Oc Huong, a type of snail eaten as a delicacy in Mui Ne.
Many of the local specialities are also seafood based. Somewhat unusual for Vietnam is the Mai fish salad
which takes fresh small fish and serves them raw in a salad. The fish are marinated in a thick flavoursome sauce and served with herbs and vegetables. The ingredients are wrapped in rice paper to make a package with a punchy, fresh taste.
A favourite amongst many locals is Oc Huong
or sweet sea snail which is prepared in a number of different including steaming, baking or grilling along with the usual mouthwatering accompaniment of plentiful garlic.
Mui Ne has some more unusual dishes for adventurous visitors to sample. Small lizards feature on the menu and makeup two traditional dishes. Grilled lizards
are dong lizards which have been flavoured with lemongrass and grilled or fried. Dong lizards can also be minced, fried and served with Banh Phong Tom
, a shrimp flavoured rice cake which is deep fried and then fired.
As well as the Vietnamese restaurants, there are a ion of restaurants offering international cuisine to cater for the varying tastes of visitors.
Festivals and Events
A traditional Vietnamese ceremony which is widely celebrated by the local people of Mui Ne is Nghinh Ong
or the Whale Worship Festival. This is a chance to pray for health, happiness and prosperity. People travel to the Ong Pagoda each year, from the 16th-18th of the 8th lunar month, to join the celebrations. The festival features performances of traditional dramas, singing and dancing with the highlight being the energetic and exciting dragon dance.

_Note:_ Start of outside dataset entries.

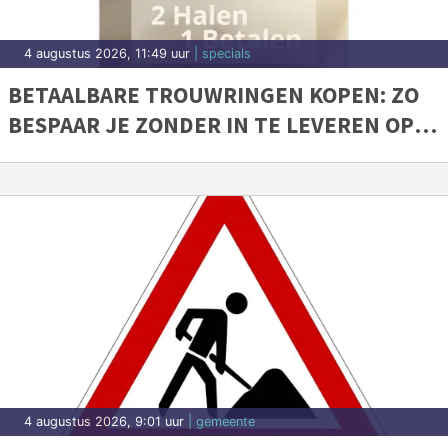
4 augustus 2026, 11:49 uur
| specials
BETAALBARE TROUWRINGEN KOPEN: ZO
BESPAAR JE ZONDER IN TE LEVEREN OP
KWALITEIT
4 augustus 2026, 9:01 uur
| gemeente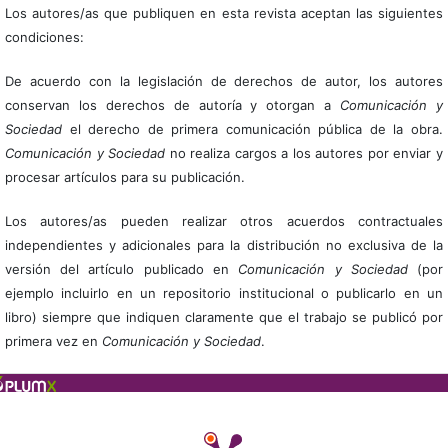
Los autores/as que publiquen en esta revista aceptan las siguientes
condiciones:
De acuerdo con la legislación de derechos de autor, los autores
conservan los derechos de autoría y otorgan a
Comunicación y
Sociedad
el derecho de primera comunicación pública de la obra.
Comunicación y Sociedad
no realiza cargos a los autores por enviar y
procesar artículos para su publicación.
Los autores/as pueden realizar otros acuerdos contractuales
independientes y adicionales para la distribución no exclusiva de la
versión del artículo publicado en
Comunicación y Sociedad
(por
ejemplo incluirlo en un repositorio institucional o publicarlo en un
libro) siempre que indiquen claramente que el trabajo se publicó por
primera vez en
Comunicación y Sociedad
.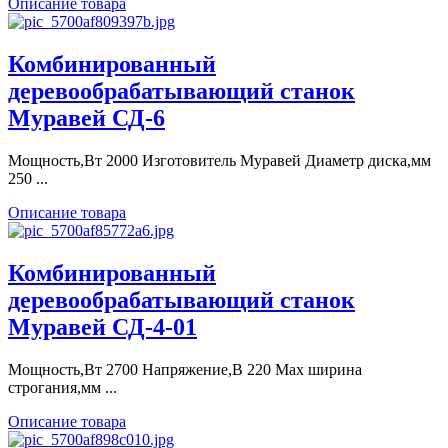
Описание товара
Комбинированный
деревообрабатывающий станок
Муравей СД-6
Мощность,Вт 2000 Изготовитель Муравей Диаметр диска,мм
250 ...
Описание товара
Комбинированный
деревообрабатывающий станок
Муравей СД-4-01
Мощность,Вт 2700 Напряжение,В 220 Max ширина
строгания,мм ...
Описание товара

Celebrations kicking off for Nghinh Ong Festival.
The Ramuwan Festival
is celebrated each year by the Cham Bani community in Mui Ne. The biggest of the Cham festivals, the month-long celebration takes place in summer and is held to worship ancestors and pray for happiness and successful crops. To begin the festival, families visit their ancestor's graves and make offerings. People gather wearing their finest traditional clothing to partake in the celebrations which include art and sporting events.
Another Cham festival is Kate Festival
which is held in the seventh month of the Cham calendar. It is a colourful, musical celebration in honour of noteworthy ancestors. The festival features processions of costumes which are left on statues as offerings. This is followed by followed by many different cultural activities which bring a playful and celebratory air to the town. The traditional singing and dancing are particularly uplifting and contagious.
Mui Ne is another Vietnamese holiday destination that is keen to keep up with the times and get on the modern festival circuit. The Mui Ne Music and Arts Festival
is a new edition to the scene. The brainchild of party producers from Ho Chi Minh City, the festival takes place over three days on the hillside overlooking the beaches and ocean. The yearly bash sees partygoers descend on the dunes to listen to top Vietnam based DJs and live acts. There is no doubt this festival attracts not only international travellers but also residents of the nearby Ho Chi Minh City looking to shake off the everyday stresses and strains and let loose.